Two pairs of CACNA1I (CaV3.3) variants with opposite effects on channel function cause neurodevelopmental disorders of varying severity.

The T-type voltage-gated calcium channel CaV3.3 is expressed in GABAergic neurons of the thalamic reticular nucleus (TRN), where its pacemaking activity controls sleep spindle rhythmogenesis during the non-rapid eye movement (NREM) phase of natural sleep. Previously, we established CACNA1I, the gene coding for CaV3.3, as a disease gene for neurodevelopmental disease with or without epilepsy. Here we report three newly identified activation-gate-modifying heterozygous missense variants of CACNA1I, found in four unrelated patients with neurodevelopmental disease with or without seizures. One of these variants, p.(Met1425Val), is an amino-acid substitution at the same position as previously published variant p.(Met1425Ile). Notably, the other two variants studied here are also a pair of two different substitutions of the same amino acid: p.(Ala398Val) and p.(Ala398Glu).

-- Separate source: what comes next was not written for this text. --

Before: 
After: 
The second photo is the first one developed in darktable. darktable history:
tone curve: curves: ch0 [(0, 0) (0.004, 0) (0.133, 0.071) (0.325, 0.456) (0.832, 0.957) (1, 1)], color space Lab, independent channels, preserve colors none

By using site-directed mutagenesis, voltage-clamp electrophysiology, computational modelling of neuronal excitability, and structure modelling, we found that the two substitutions of M1425 both result in a gain of channel function including left-shifted voltage-dependence of activation and inactivation, slowed inactivation and deactivation kinetics, and increased neuronal excitability. Remarkably, the two substitutions of A398 show opposite effects on channel function. While substitution A398E leads to a gain of channel function, A398V results in decreased current density, accelerated gating kinetics, and a decreased neuronal excitability. The lack of seizures in the two independent p.(Ala398Val) patients correlates with the absence of increased neuronal excitability in this variant. This is the first report of a gate-modifying CaV3.3 channel variant with partial loss-of-function effects associated with developmental delay and intellectual disability without seizures. Our study corroborates the role of CaV3.3 dysfunction in the etiology of neurodevelopmental disorders. Moreover, our data suggest that substantial gain-of-function of CaV3.3 leads to the development of seizures, whereas both gain- and loss-of-function variants of CACNA1I can cause neurodevelopmental disease.